● TASK DIRECTIONS: The full set of entries must be copied exactly.
DATA SUPPLIED section start
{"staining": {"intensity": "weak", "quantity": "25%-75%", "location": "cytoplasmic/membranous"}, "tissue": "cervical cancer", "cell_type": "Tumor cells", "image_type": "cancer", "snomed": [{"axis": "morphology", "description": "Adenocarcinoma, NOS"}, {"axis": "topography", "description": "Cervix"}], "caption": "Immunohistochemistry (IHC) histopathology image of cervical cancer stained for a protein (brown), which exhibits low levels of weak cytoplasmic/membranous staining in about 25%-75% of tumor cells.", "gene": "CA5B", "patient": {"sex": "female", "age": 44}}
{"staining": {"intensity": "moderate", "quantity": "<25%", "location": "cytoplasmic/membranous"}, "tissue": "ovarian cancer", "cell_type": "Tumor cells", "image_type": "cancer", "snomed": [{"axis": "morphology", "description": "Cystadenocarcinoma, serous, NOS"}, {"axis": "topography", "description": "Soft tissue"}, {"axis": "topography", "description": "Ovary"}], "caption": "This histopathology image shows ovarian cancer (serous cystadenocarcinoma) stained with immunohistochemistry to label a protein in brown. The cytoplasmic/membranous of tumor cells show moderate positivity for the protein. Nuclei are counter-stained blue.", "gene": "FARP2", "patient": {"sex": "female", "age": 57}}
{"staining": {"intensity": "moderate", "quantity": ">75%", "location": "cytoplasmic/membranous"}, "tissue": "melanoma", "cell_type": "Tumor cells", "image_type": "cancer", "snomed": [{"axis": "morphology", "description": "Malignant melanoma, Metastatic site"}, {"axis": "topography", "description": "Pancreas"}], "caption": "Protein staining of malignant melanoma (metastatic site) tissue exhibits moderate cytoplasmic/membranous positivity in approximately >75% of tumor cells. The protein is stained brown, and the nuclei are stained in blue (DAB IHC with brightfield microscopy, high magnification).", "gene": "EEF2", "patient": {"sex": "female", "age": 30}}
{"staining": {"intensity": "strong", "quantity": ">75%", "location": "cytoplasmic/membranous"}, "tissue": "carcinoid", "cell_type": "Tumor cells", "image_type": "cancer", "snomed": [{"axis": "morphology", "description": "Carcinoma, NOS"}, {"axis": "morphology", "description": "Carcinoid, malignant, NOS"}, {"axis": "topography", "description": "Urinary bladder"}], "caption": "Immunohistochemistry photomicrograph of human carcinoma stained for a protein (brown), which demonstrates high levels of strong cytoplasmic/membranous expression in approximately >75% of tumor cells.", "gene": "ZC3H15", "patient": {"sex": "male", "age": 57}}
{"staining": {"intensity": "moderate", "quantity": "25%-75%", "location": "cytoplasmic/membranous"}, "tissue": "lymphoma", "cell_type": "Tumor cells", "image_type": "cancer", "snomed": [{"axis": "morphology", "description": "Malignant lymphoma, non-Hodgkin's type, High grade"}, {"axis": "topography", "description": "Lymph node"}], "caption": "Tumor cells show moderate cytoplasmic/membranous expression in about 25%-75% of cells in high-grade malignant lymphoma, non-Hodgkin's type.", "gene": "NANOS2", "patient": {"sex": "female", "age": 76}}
DATA SUPPLIED section end
● SOLVED PROBLEM:
{"staining": {"intensity": "weak", "quantity": "25%-75%", "location": "cytoplasmic/membranous"}, "tissue": "cervical cancer", "cell_type": "Tumor cells", "image_type": "cancer", "snomed": [{"axis": "morphology", "description": "Adenocarcinoma, NOS"}, {"axis": "topography", "description": "Cervix"}], "caption": "Immunohistochemistry (IHC) histopathology image of cervical cancer stained for a protein (brown), which exhibits low levels of weak cytoplasmic/membranous staining in about 25%-75% of tumor cells.", "gene": "CA5B", "patient": {"sex": "female", "age": 44}}
{"staining": {"intensity": "moderate", "quantity": "<25%", "location": "cytoplasmic/membranous"}, "tissue": "ovarian cancer", "cell_type": "Tumor cells", "image_type": "cancer", "snomed": [{"axis": "morphology", "description": "Cystadenocarcinoma, serous, NOS"}, {"axis": "topography", "description": "Soft tissue"}, {"axis": "topography", "description": "Ovary"}], "caption": "This histopathology image shows ovarian cancer (serous cystadenocarcinoma) stained with immunohistochemistry to label a protein in brown. The cytoplasmic/membranous of tumor cells show moderate positivity for the protein. Nuclei are counter-stained blue.", "gene": "FARP2", "patient": {"sex": "female", "age": 57}}
{"staining": {"intensity": "moderate", "quantity": ">75%", "location": "cytoplasmic/membranous"}, "tissue": "melanoma", "cell_type": "Tumor cells", "image_type": "cancer", "snomed": [{"axis": "morphology", "description": "Malignant melanoma, Metastatic site"}, {"axis": "topography", "description": "Pancreas"}], "caption": "Protein staining of malignant melanoma (metastatic site) tissue exhibits moderate cytoplasmic/membranous positivity in approximately >75% of tumor cells. The protein is stained brown, and the nuclei are stained in blue (DAB IHC with brightfield microscopy, high magnification).", "gene": "EEF2", "patient": {"sex": "female", "age": 30}}
{"staining": {"intensity": "strong", "quantity": ">75%", "location": "cytoplasmic/membranous"}, "tissue": "carcinoid", "cell_type": "Tumor cells", "image_type": "cancer", "snomed": [{"axis": "morphology", "description": "Carcinoma, NOS"}, {"axis": "morphology", "description": "Carcinoid, malignant, NOS"}, {"axis": "topography", "description": "Urinary bladder"}], "caption": "Immunohistochemistry photomicrograph of human carcinoma stained for a protein (brown), which demonstrates high levels of strong cytoplasmic/membranous expression in approximately >75% of tumor cells.", "gene": "ZC3H15", "patient": {"sex": "male", "age": 57}}
{"staining": {"intensity": "moderate", "quantity": "25%-75%", "location": "cytoplasmic/membranous"}, "tissue": "lymphoma", "cell_type": "Tumor cells", "image_type": "cancer", "snomed": [{"axis": "morphology", "description": "Malignant lymphoma, non-Hodgkin's type, High grade"}, {"axis": "topography", "description": "Lymph node"}], "caption": "Tumor cells show moderate cytoplasmic/membranous expression in about 25%-75% of cells in high-grade malignant lymphoma, non-Hodgkin's type.", "gene": "NANOS2", "patient": {"sex": "female", "age": 76}}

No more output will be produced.